═════ BLOCCO DI TESTO ═════

00 ARTICOLO | DATA 24.11.25 | 6 minuti di lettura
Focus sul carcinoma gastrico
Un mese per riflettere su innovazione, accesso e sostenibilità
Novembre è il mese dedicato alla sensibilizzazione sul carcinoma gastrico, una delle forme di tumore più aggressive e dalla prognosi infausta, sia a causa della diagnosi tardiva e sia per l’elevato tasso di recidive, basti pensare che in Europa la sopravvivenza a 5 anni è pari al 25%.
Secondo AIOM – I numeri del cancro, infatti, nel 2024 sono state stimate circa 14.105 nuove diagnosi (uomini =8.593 e donne 5.912), con una probabilità di vivere ulteriori 4 anni dopo il primo anno dalla diagnosi che non supera il 59% nelle donne e 53% negli uomini.
Il tumore allo stomaco e della giunzione gastro-esofagea compromette profondamente la qualità di vita dei pazienti, soprattutto negli stadi avanzati della malattia. L’asportazione totale o parziale dello stomaco, spesso necessaria, comporta conseguenze significative sul piano fisico, nutrizionale e psicologico. Tuttavia, l’innovazione terapeutica sta aprendo nuove prospettive, offrendo speranze concrete per migliorare la sopravvivenza e la qualità di vita.
Sebbene il trattamento di elezione del carcinoma gastrico sia rappresentato dalla chemioterapia, i risultati più importanti provengono dalle nuove tecniche, in particolare l’immunoterapia. L’innovazione nei trattamenti sta portando nuove speranze per la lotta a questo tumore. Per tutti gli stakeholder che, a vario titolo, entrano in gioco nella presa in carico del paziente con carcinoma gastrico, è più che mai importante informarsi e attivare tutte le strategie possibili per cooperare e promuovere l’accesso ai trattamenti.
Inoltre, sebbene l’innovazione porti sempre con sé sfide inedite e differenziate, altrettanto rilevante è la sfida dell’impatto organizzativo e della sostenibilità economica, soprattutto in merito ai test necessari per accedere ai trattamenti mirati, in particolare i test di tipo immunoistochimico. L’accesso a terapie innovative è spesso conseguente ad uno screening di marcatori che avviene tramite i suddetti test, ma non sempre tutti rientrano nel pool di indagine che si fa in sede di biopsia, il che rende paradossalmente meno ampio il ventaglio di opportunità terapeutiche a cui un paziente può andare incontro.

═════

**OBIETTIVO DEL COMPITO**
Rispondi in breve a ciascuna domanda sull'articolo sul carcinoma gastrico.
1. Qual è la sopravvivenza a 5 anni in Europa?
2. Quante nuove diagnosi sono state stimate nel 2024 secondo AIOM?
3. Di quale tipo sono, in particolare, i test necessari per accedere ai trattamenti mirati?
Le voci riportate qui sotto non servono.

═════ DATI REGISTRATI ═════

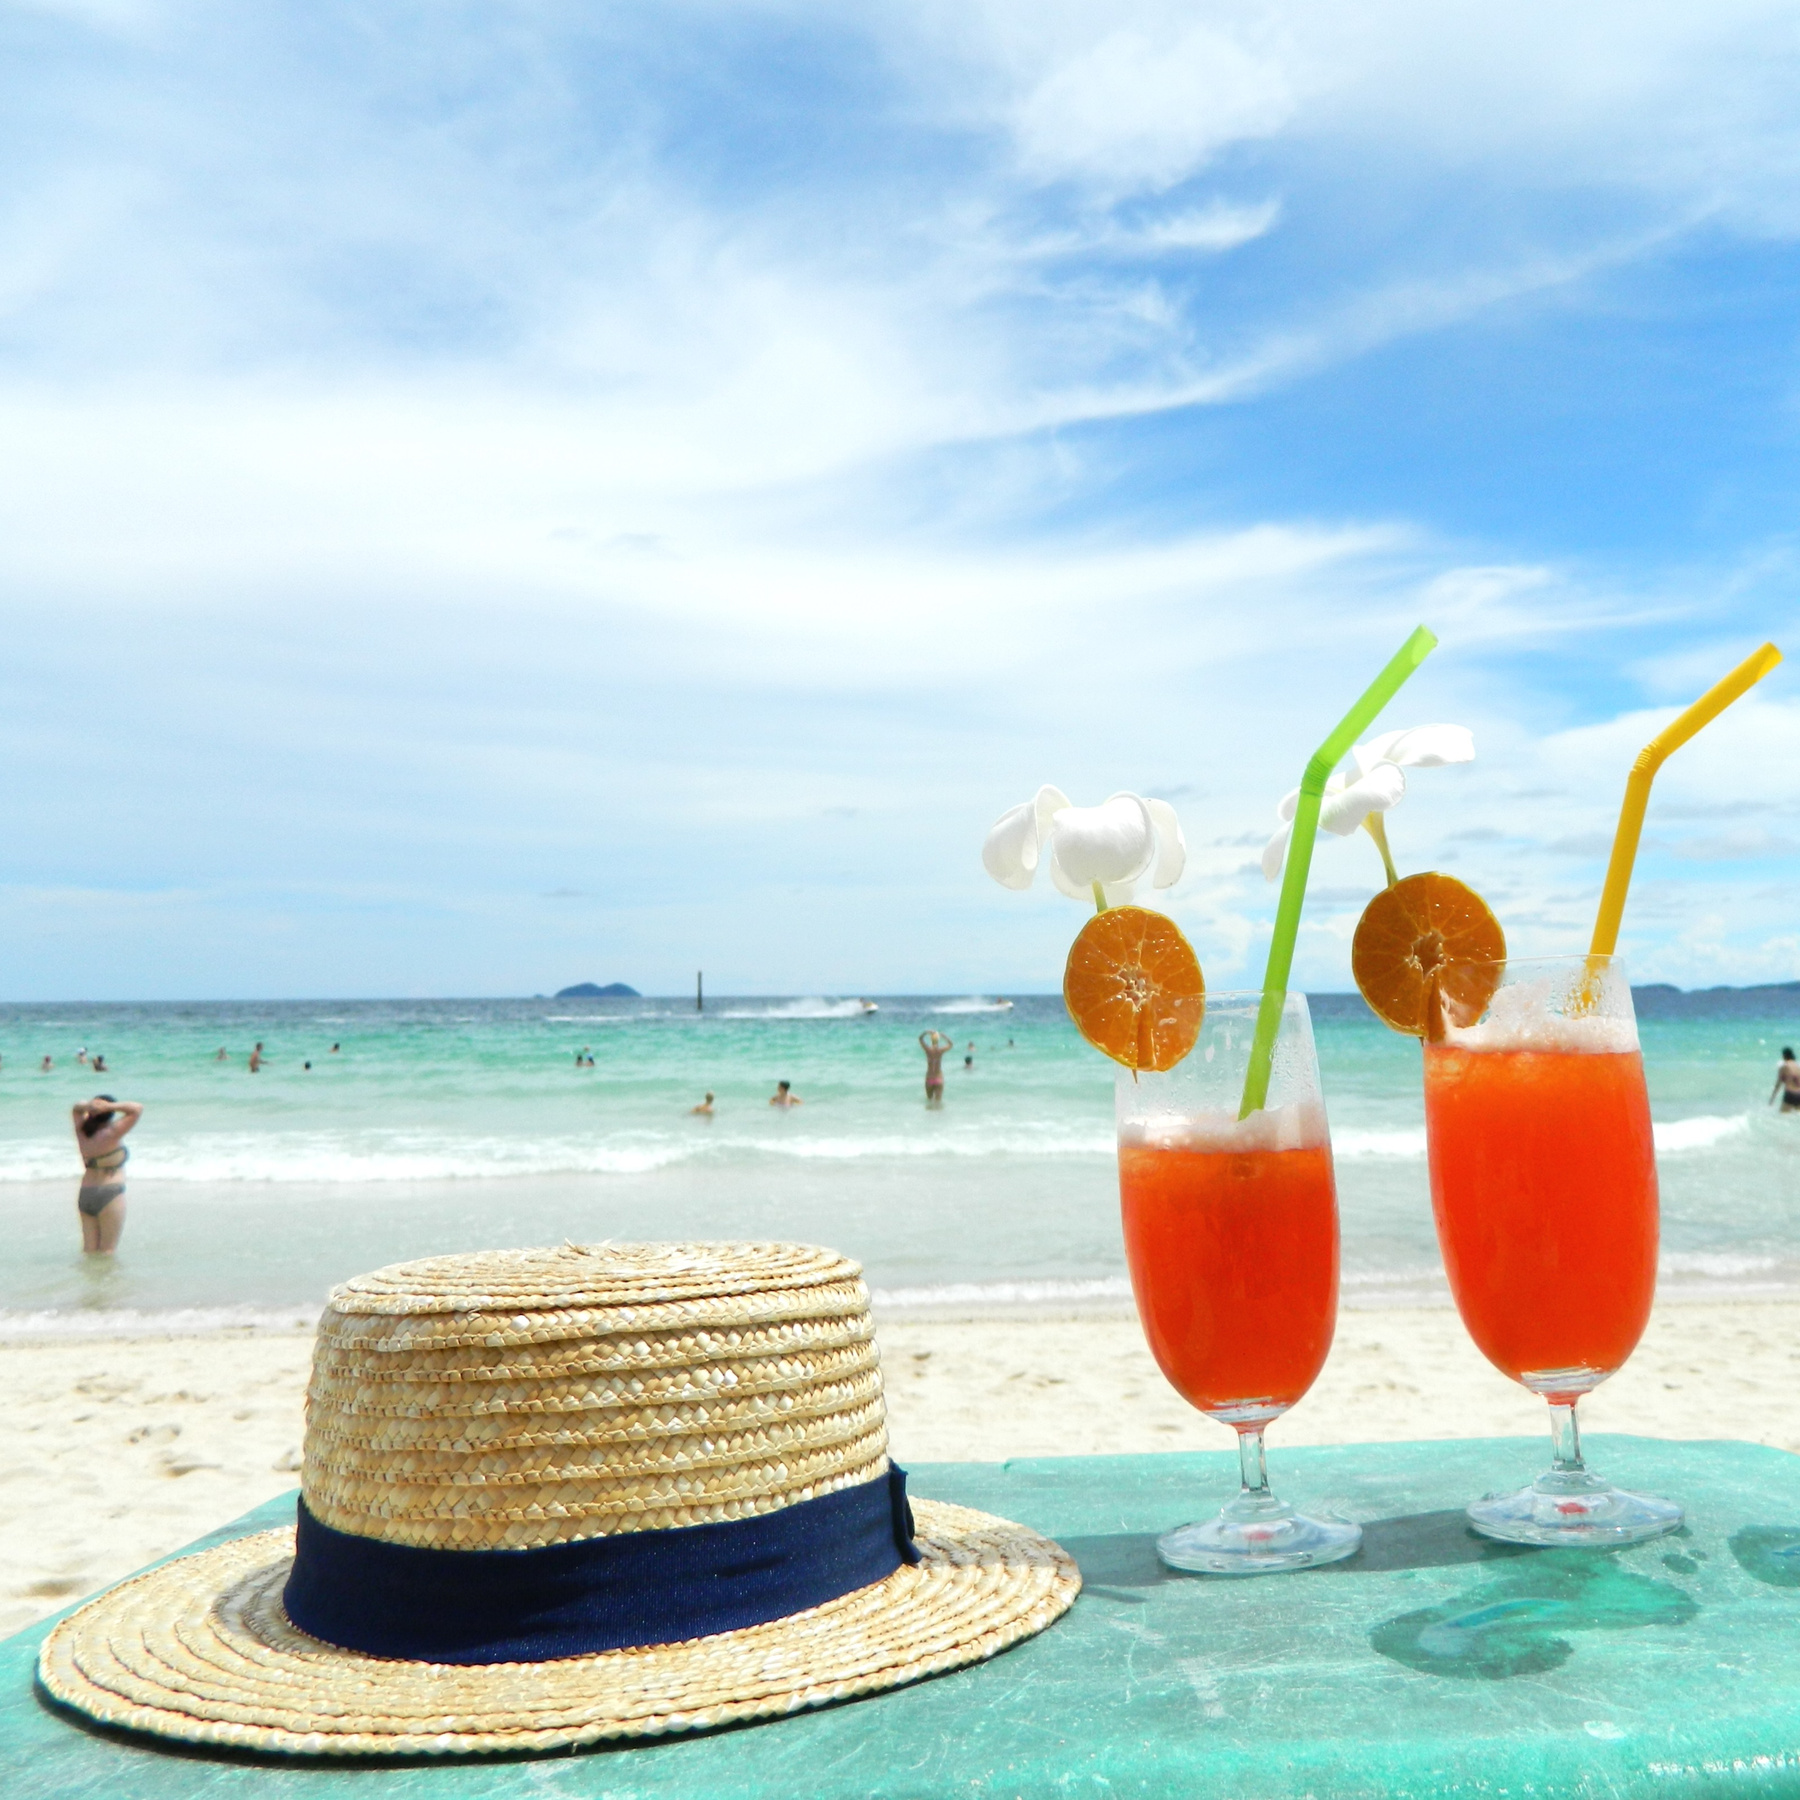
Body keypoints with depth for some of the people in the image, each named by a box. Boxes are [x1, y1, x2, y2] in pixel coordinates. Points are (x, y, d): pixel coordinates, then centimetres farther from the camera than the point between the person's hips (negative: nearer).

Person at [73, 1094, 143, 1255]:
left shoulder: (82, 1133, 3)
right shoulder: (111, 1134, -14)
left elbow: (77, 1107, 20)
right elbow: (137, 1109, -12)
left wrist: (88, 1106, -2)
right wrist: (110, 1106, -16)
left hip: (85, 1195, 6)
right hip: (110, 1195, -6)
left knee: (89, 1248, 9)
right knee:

═════

**RISULTATO DELL'ESERCIZIO**
1. Il 25%.
2. Circa 14.105.
3. Di tipo immunoistochimico.